I just love the thought of some silly human not putting the gas cap on correctly and whoops, we've allowed all of the hydrogen in all of the Earth's oceans to escape and now the atmosphere is way over-oxygenated and everything is always on fire.
It's like worrying that astronomers won't be able to enjoy the night sky after we've built a Dyson Sphere.
Theoretical max efficiency: 13.173 MJ/kg of water.[1]
Water in the oceans: 1.35E21 kg [2]
Total energy needed to electrolyze the oceans: 1.77E22 MJ
Total energy recieved by the Earth from the sun per second: 4.3E14 MJ
Time required to elecroyize the oceans using the entire available output of the Sun on Earth at 100% total efficiency: 478.67 days
It is a very silly idea to think that we could accidentally wield many orders of magnitude more energy than humanity has ever harnessed in collective history without noticing.
It is incredible, how HN community (arguably made from some of the lest dumb people on Internet) can turn blind eye to this major concern while laughing and patting themselves on their backs.

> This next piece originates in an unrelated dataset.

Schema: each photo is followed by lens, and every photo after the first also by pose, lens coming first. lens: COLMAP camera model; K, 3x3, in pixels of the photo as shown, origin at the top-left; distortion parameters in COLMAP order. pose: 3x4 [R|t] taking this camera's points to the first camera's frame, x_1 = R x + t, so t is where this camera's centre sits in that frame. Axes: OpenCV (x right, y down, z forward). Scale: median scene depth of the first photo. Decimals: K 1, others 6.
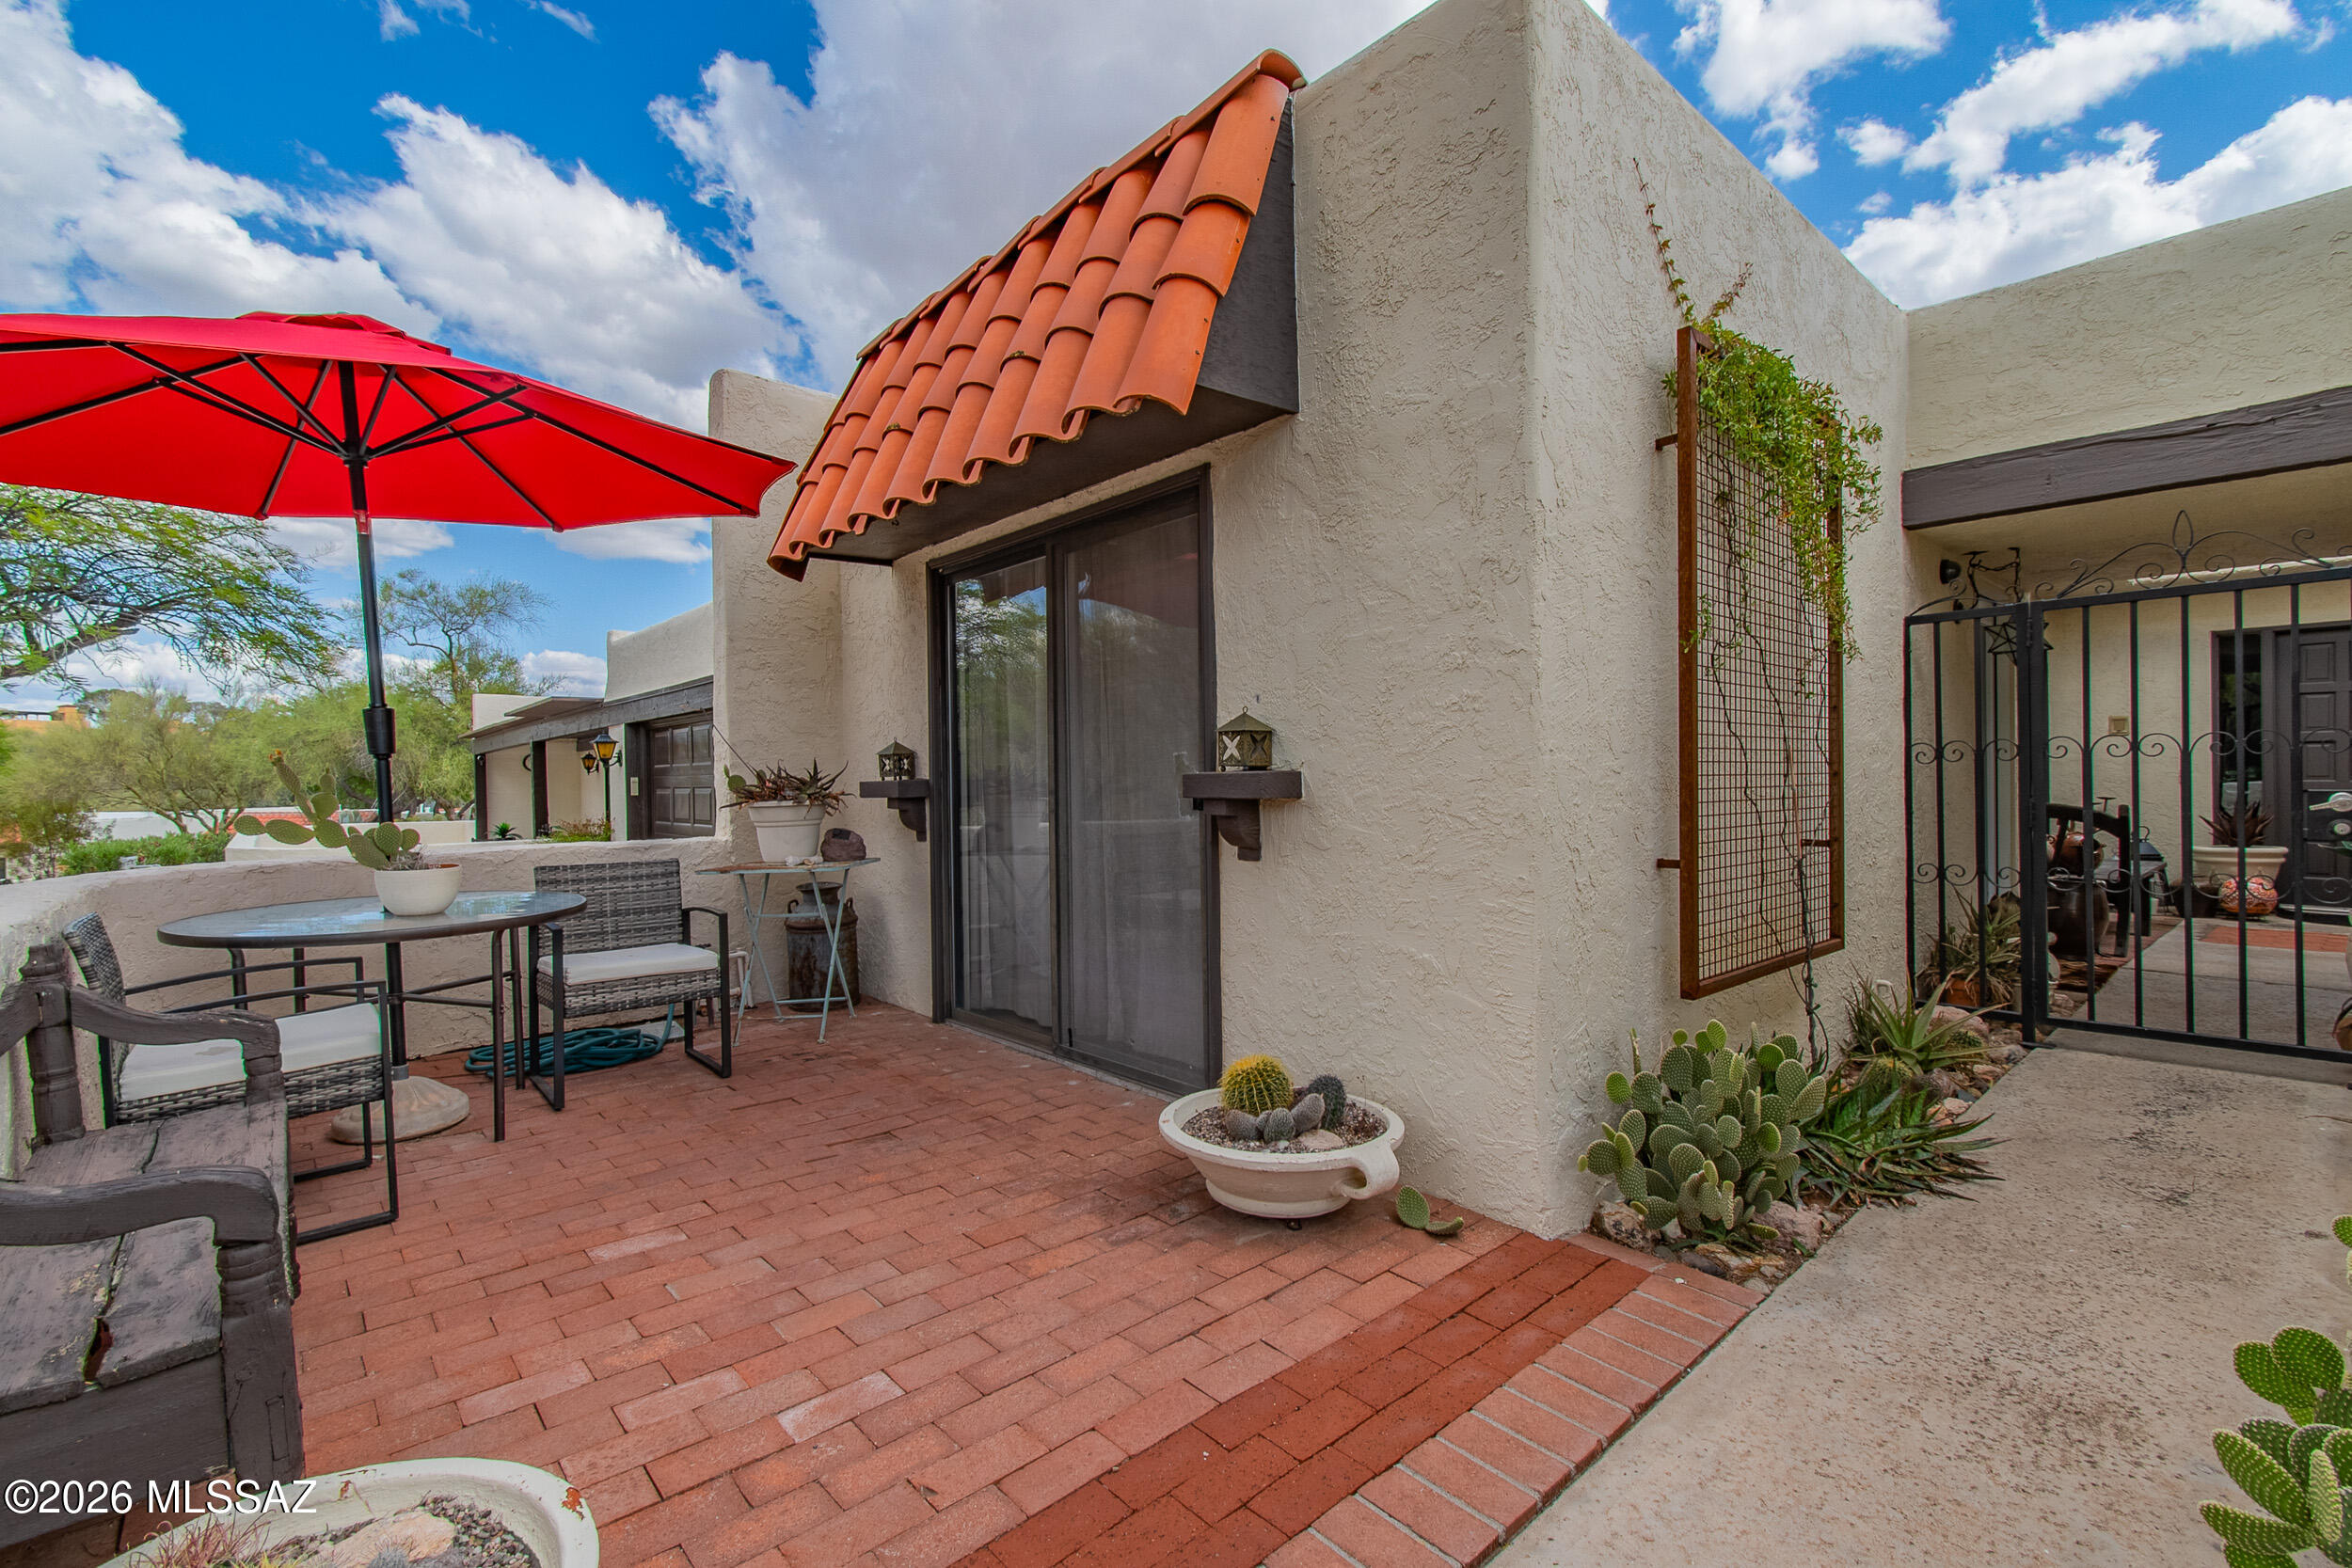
lens RADIAL K [[1039.8, 0, 1180.9], [0, 1039.8, 788.7], [0, 0, 1]] dist [-0.011055, -0.000206]
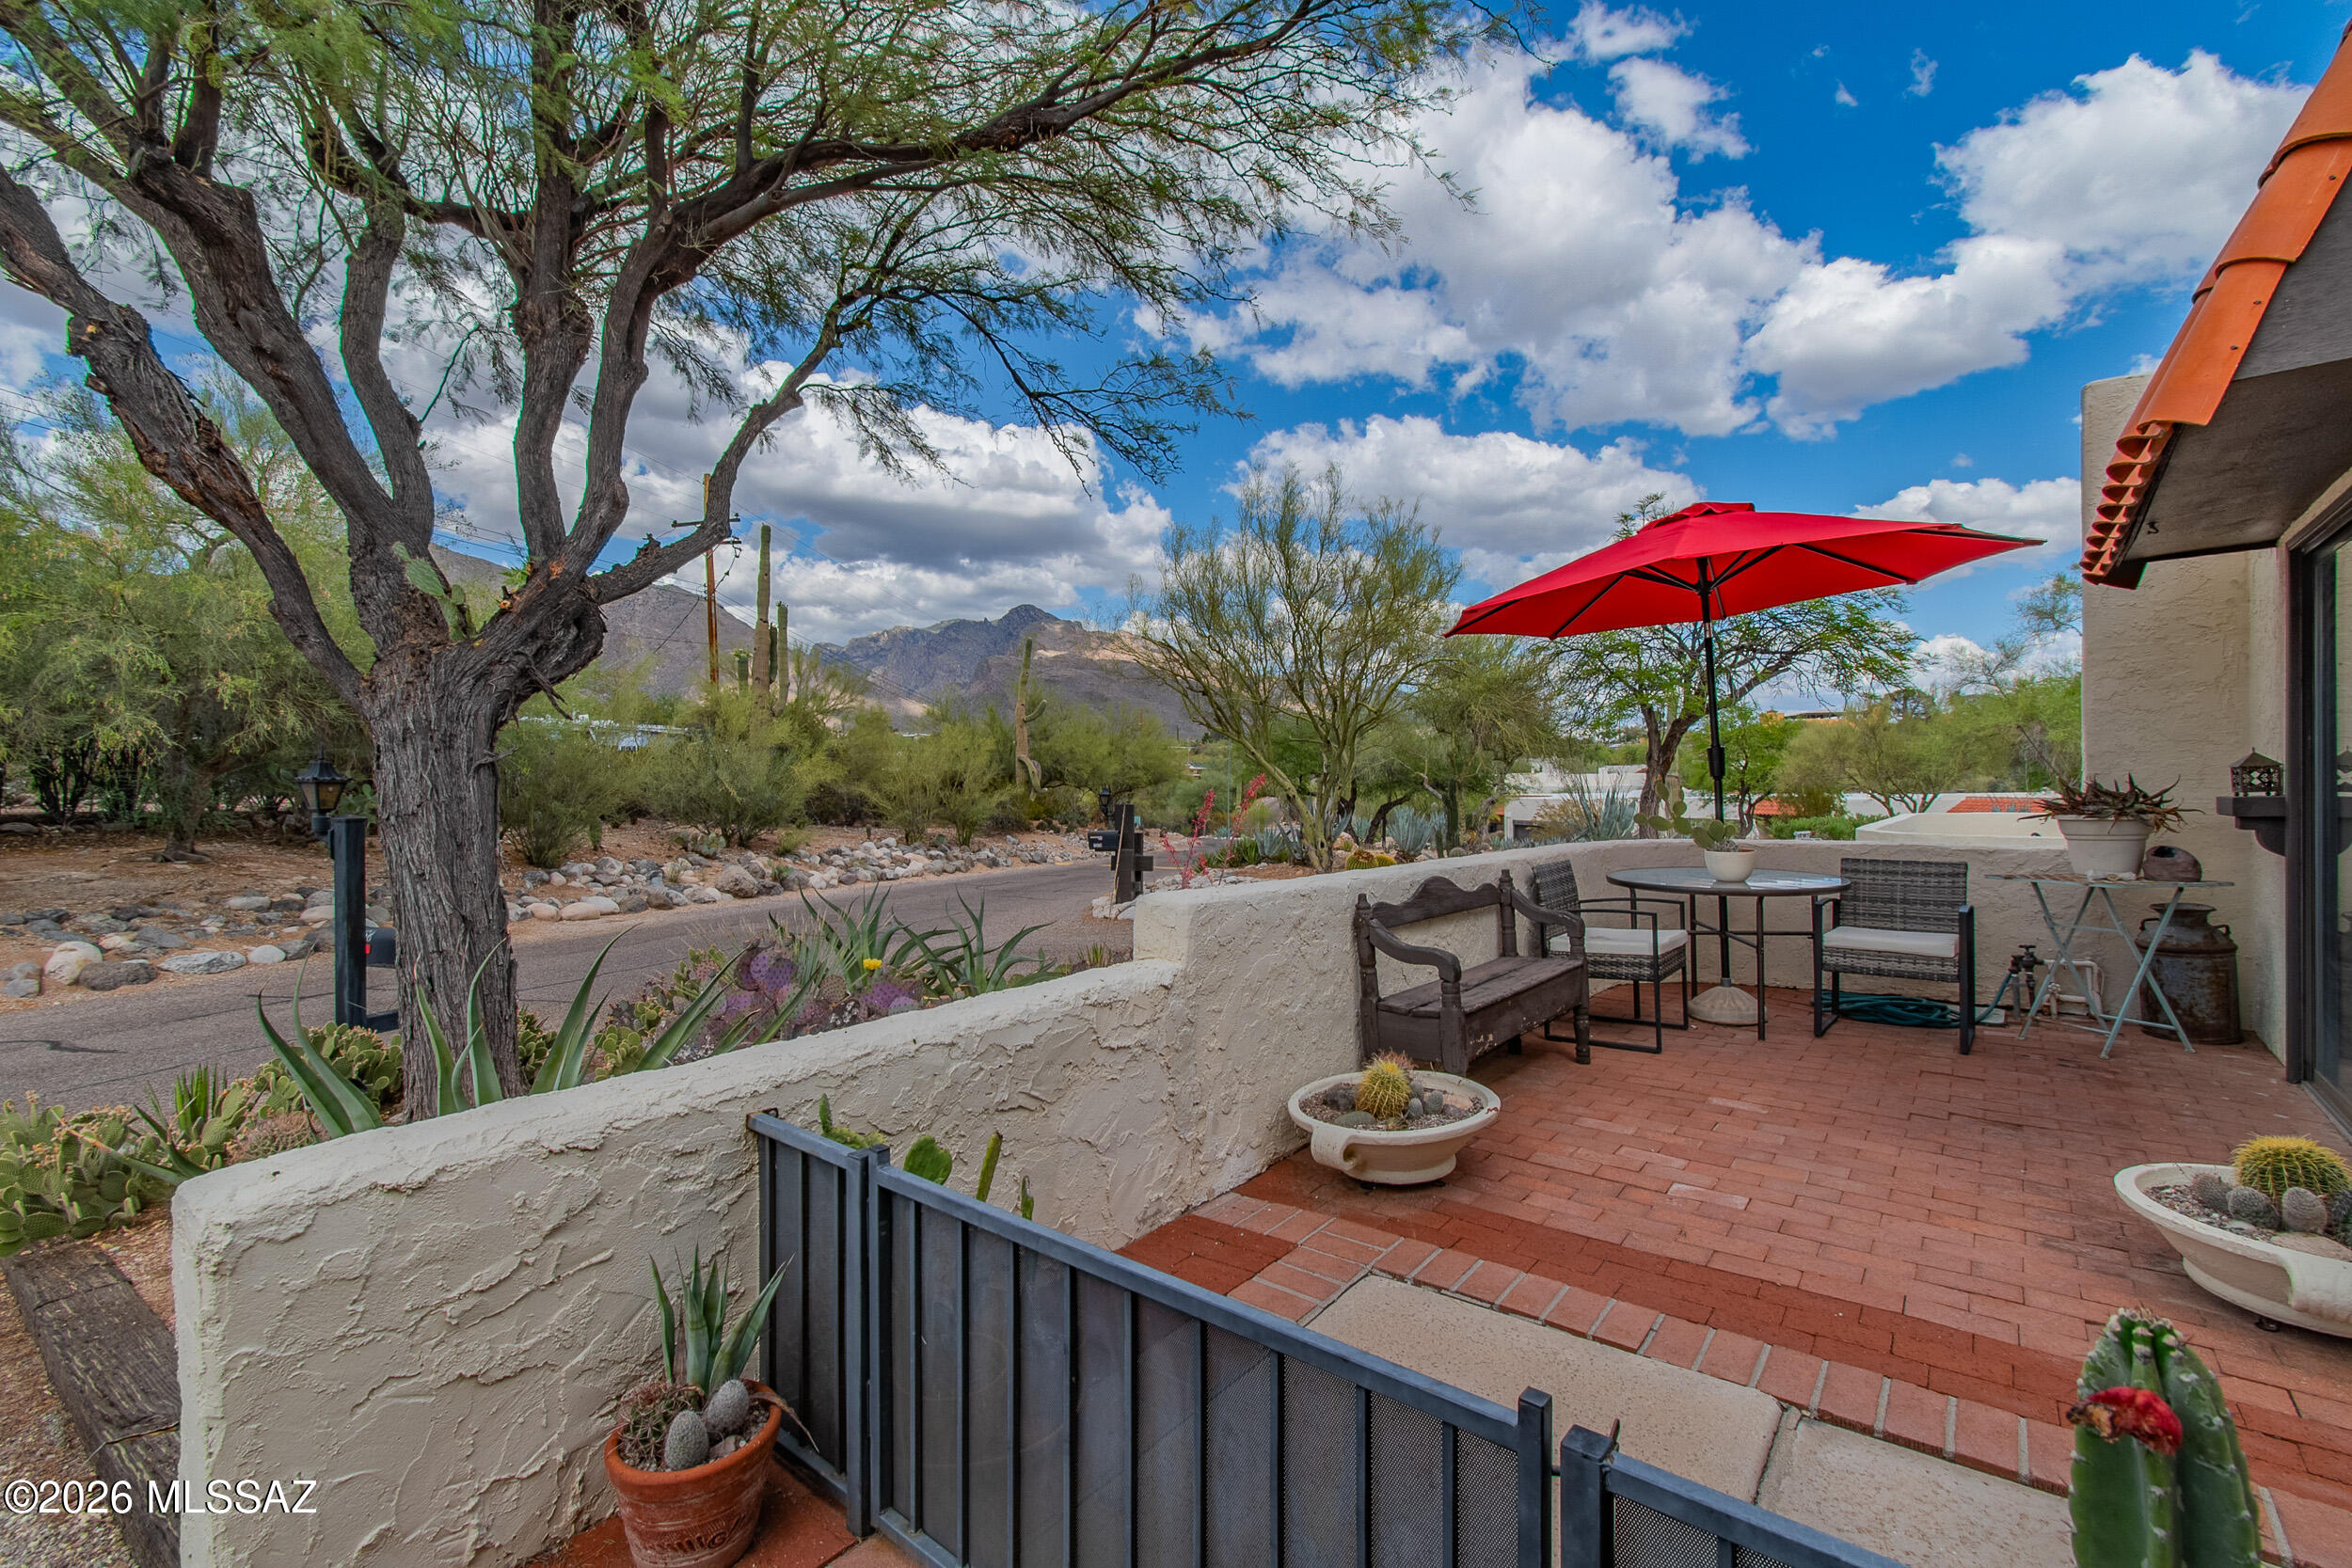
lens RADIAL K [[1039.8, 0, 1180.0], [0, 1039.8, 786.2], [0, 0, 1]] dist [-0.011055, -0.000206]
pose [[0.148200, 0.014434, -0.988852, 0.771902], [-0.004853, 0.999892, 0.013868, -0.041797], [0.988945, 0.002744, 0.148254, -0.037742]]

I guess, industrial magnates of 1800s would have shown the same reaction, if someone told them about dangers of burning fossil fuels.
"This is ridiculous!", "But Sun was causing fires for centuries!" and "If it gets bad, we can stop burning more coal!" — those excuses didn't age well, yet most replies to this comment repeat them almost verbatim.
Of course, instantly sending all (or most) of Earth hydrogen into outer space is impossible — at the current technology level. But wasting what little water we have to make it is still a bad idea.
Many places are already short on fresh water — the kind of water, necessary for electrolysis. We can make hydrogen from saltwater too — after purifying it, but that's not commercially viable. No one uses "free" energy from solar panels to make new lakes or refill depleting aquifers.
Most of the Earth's surface is covered by water, but we can't even purify enough to satisfy our biological needs — otherwise Sahara would be a major agricultural and economical attraction. To solve world's water problem would require near-unlimited power, and the hydrogen production is not going to do it. At best, a hydrogen boom would result in another round of colonial robbery: stealing water from people, who can't defend it, to power more air conditioners in USA and Europe.
> Of course, instantly sending all (or most) of Earth hydrogen into outer space is impossible — at the current technology level. But wasting what little water we have to make it is still a bad idea.
The whole point of making hydrogen (from water) to store energy is so we can release the energy later — by oxidising it back into water. We get the same amount of water back afterwards. No one is going to be stealing water to make hydrogen.
Nothing is a power system without efficiency figures. Otherwise it's just a chemistry experiment.